Une flamme en mémoire des millions de victimes du génocide nazi. Keystone

A Genève, les cérémonies du Jour de la Shoah se sont déroulées lundi en face du siège européen des Nations Unies, où se tient la conférence de l'ONU sur le racisme. Reportage.

L’entreprise de destruction industrielle des juifs et des Tsiganes par les Nazis est un crime contre l’humanité entière. Mais il se trouve toujours des gens comme le président iranien pour nier cette évidence et considérer l’holocauste comme une affaire qui ne concerne que les Juifs et les Occidentaux.

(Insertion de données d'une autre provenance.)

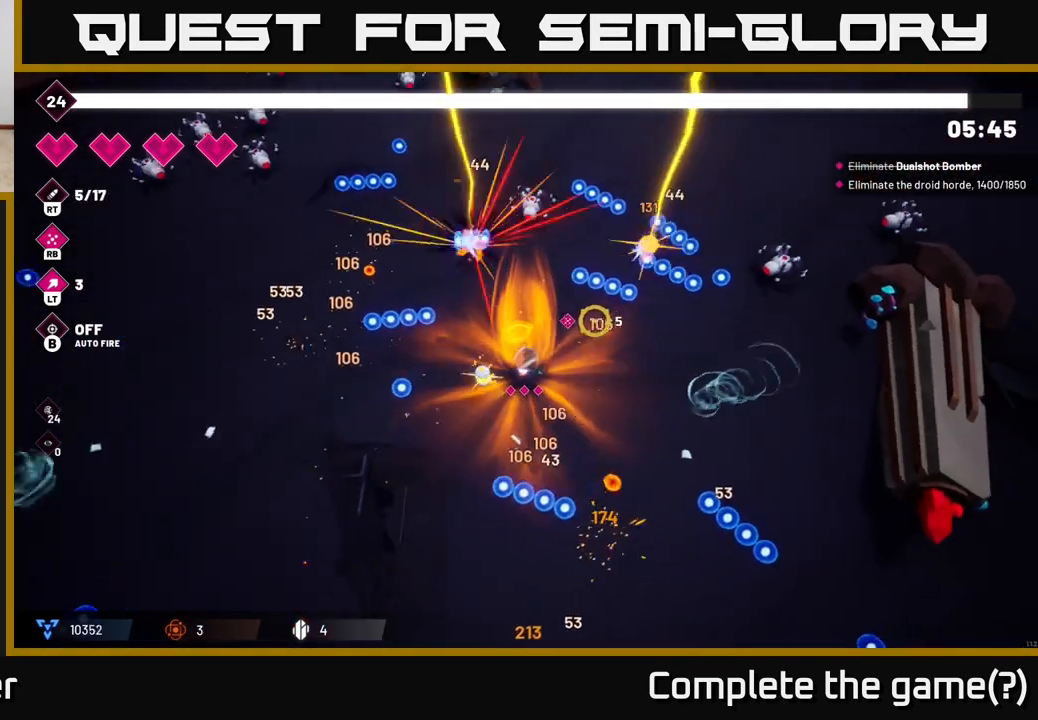
{"buttons": ["R2"], "left_stick": "up-left", "right_stick": "up-left", "events": [[33, "right_stick", "right"], [233, "right_stick", "up"], [317, "left_stick", "up-left"], [317, "right_stick", "up-left"]]}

En commémorant sur la place des Nations – devant le siège européen des Nations Unies – le jour de la Shoah (Yom HaShoah en hébreu), les communautés juives de Genève ont symboliquement rappelé que le désastre de l’Holocauste a fortement contribué à la création des Nations Unies et de la Déclaration universelle des droits de l’homme.

Ceux qui sont resté assis

«L’Organisation des Nations Unies s’est construite sur le ‘plus jamais ça’ d’Auschwitz et des massacres nazis. Nous sommes devant le Palais des Nations pour commémorer l’esprit même qui devrait y présider. Mais aujourd’hui, cet esprit est sur la place des Nations, non pas au sein du Palais des Nations et chez ceux qui sont restés assis lors du discours du président Ahmadinejab», déclare à swissinfo l’écrivain Bernard-Henri Levy, l’un des orateurs de la cérémonie.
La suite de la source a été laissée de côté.